Today, the baby boom generation, my generation is in charge. It sometimes feels like the country is so divided that surely it will all come crashing down any time now, but I have to remind myself that it’s always been this way.
The heated discussion conducted in recent years by press and platform on the merits and demerits of liberalism and conservatism causes the student of American history to search his mind concerning the effects of these opposing types of thought on the past history of the United States. In such an inquiry, an initial difficulty presents itself: what do the terms, “conservative” and ” liberal,” mean? Popular usage has tended to rob these expressions of exact meaning and to convert them into epithets of opprobrium and adulation which are used as the bias or interest of the person may dictate. The conservative, having mapped out the confines of truth to his own satisfaction, judges the depravity and errors of the liberal by the extent of his departure from the boundaries thus established. Likewise the liberal, from his vantage-point of truth, measures the knavery and infirmities of his opponents by the distance they have yet to travel to reach his goal. Neither conservative nor liberal regards the other with judicial calm or “sweet reasonableness.” Neither is willing to admit that the other has a useful function to perform in the progress of society. Each regards the other with deep feeling as the enemy of everything that is fundamentally good in government and society.

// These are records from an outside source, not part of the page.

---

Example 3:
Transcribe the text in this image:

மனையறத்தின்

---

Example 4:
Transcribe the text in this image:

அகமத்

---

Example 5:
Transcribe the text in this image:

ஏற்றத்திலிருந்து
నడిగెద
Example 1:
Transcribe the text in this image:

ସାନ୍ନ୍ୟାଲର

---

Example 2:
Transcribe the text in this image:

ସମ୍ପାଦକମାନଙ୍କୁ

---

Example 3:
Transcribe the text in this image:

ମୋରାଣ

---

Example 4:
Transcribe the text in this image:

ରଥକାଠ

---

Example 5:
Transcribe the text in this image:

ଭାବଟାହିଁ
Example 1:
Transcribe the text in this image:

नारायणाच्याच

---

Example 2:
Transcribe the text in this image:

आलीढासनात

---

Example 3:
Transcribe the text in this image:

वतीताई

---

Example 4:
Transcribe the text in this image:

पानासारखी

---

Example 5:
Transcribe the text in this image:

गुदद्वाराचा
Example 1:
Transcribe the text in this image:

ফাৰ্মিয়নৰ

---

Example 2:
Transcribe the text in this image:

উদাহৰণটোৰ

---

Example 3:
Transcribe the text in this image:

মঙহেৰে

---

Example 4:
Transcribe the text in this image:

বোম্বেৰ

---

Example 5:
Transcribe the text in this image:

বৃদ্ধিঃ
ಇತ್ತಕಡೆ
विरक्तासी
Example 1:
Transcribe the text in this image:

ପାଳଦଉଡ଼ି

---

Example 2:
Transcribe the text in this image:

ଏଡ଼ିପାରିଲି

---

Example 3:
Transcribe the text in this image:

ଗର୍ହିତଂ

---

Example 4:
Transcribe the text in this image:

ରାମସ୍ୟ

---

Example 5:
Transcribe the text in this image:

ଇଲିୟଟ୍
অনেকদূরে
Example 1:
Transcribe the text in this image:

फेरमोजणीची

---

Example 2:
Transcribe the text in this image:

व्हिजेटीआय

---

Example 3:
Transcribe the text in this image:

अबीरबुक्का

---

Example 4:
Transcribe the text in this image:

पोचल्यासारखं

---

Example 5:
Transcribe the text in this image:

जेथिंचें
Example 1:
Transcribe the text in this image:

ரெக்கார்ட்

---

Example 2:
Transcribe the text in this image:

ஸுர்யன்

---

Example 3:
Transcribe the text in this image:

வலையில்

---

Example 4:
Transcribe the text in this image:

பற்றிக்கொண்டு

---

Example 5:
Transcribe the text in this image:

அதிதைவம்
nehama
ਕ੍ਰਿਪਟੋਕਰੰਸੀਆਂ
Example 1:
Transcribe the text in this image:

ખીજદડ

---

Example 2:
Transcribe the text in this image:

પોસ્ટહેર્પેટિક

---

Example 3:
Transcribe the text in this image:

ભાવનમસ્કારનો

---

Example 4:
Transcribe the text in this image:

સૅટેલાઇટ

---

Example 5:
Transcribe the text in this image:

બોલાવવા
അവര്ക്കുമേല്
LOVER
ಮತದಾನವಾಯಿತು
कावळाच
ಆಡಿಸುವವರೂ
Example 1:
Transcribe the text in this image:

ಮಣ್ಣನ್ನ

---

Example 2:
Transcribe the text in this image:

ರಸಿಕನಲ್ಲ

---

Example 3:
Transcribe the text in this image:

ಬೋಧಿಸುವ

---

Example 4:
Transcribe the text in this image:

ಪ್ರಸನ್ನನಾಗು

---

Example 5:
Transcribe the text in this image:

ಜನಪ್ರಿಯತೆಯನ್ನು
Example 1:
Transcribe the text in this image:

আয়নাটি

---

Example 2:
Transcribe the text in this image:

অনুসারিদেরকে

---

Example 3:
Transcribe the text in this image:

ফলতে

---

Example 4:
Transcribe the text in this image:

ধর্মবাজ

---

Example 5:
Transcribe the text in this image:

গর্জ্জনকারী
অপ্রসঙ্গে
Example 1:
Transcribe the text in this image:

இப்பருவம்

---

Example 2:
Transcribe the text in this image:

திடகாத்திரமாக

The above quote could have come from 2013. It’s actually from Arthur Schlesinger’s 1922 book, New Viewpoints in American History. (I did substitute the word “liberal” for Schlesinger’s label “radical,” but the point is the same.) People want to use “history” to support their particular world view, but then pick and choose which pieces of history they want to remember. They also often make the mistake of believing that somehow, somewhere in time there was a “consensus;” a golden time when everyone knew what was right and what was wrong, and, oh, if we could just get back to that time… That way of looking at history just doesn’t work for me.
At any rate, I just wanted to relay where I’m at right now and that this blog is not dead and no, I haven’t left the nineteenth century for good. By the way, I think the video above raises some very interesting questions about “my generation,” and yet I can’t see much of my own life experience in it.